Trois jours durant, elle vendit du poisson en surplus, emprunta à une voisine, et s’acheta une tenue digne. Le matin de la cérémonie, avant l’aube, elle cueillit des hibiscus jaunes et des lys blancs, puis s’en alla. À midi, elle franchit les grilles de l’université : tout y était immense et brillant. Les diplômés, parés de toges et d’écharpes colorées, déambulaient avec leurs familles.
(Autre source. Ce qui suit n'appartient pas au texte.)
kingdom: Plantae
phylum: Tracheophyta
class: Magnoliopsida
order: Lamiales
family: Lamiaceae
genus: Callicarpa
Odoni chercha Moren des yeux et la trouva, rayonnante dans sa toge noire et or, maquillée et perchée sur des talons hauts.
Son cœur débordait de fierté. Elle avança parmi la foule, les larmes aux yeux, et appela : « Moren ! Ma fille ! »
Moren se retourna, aperçut sa mère, puis son visage se durcit. D’un geste sec, elle s’écria : « Éloignez cette femme sale de moi ! Ce n’est pas ma mère. »
Les fleurs tombèrent. Odoni demeura figée. « C’est moi… ta mère, » balbutia-t-elle.
Moren ricana : « Ignorez-la, ces pauvres cherchent juste à se montrer. » Ses amies sourirent avec condescendance.
Le cœur d’Aduni se brisa une fois de plus. Elle ramassa une dernière fois son bouquet, puis s’éloigna.
À ce moment précis, un poignard de regret transperça Moren. Elle repensa à ses mots cruels et prit une décision : réparer son erreur. Elle retourna au village, le cœur lourd de remords. Devant la cabane d’Aduni, épuisée, elle s’agenouilla, les larmes ruisselant sur ses joues : « Maman, pardonne-moi, » implora-t-elle d’une voix tremblante.
Les yeux emplis de tristesse mais débordants d’amour, Aduni répondit : « Ma fille, je t’avais déjà pardonnée depuis longtemps. Maintenant, pardonne-toi surtout. »
Elle ouvrit les bras. Moren s’y jeta, sanglotant enfin en paix. Pour la première fois, elles partagèrent leurs douleurs, leurs souvenirs et leur passé. Grâce au pardon et à l’amour maternel, la vie de Moren renaquit : elle trouva un emploi grâce à un ancien camarade et reconstruisit son existence. Main dans la main, mère et fille renouèrent leur lien, et Moren comprit enfin la valeur de la famille et de l’humilité.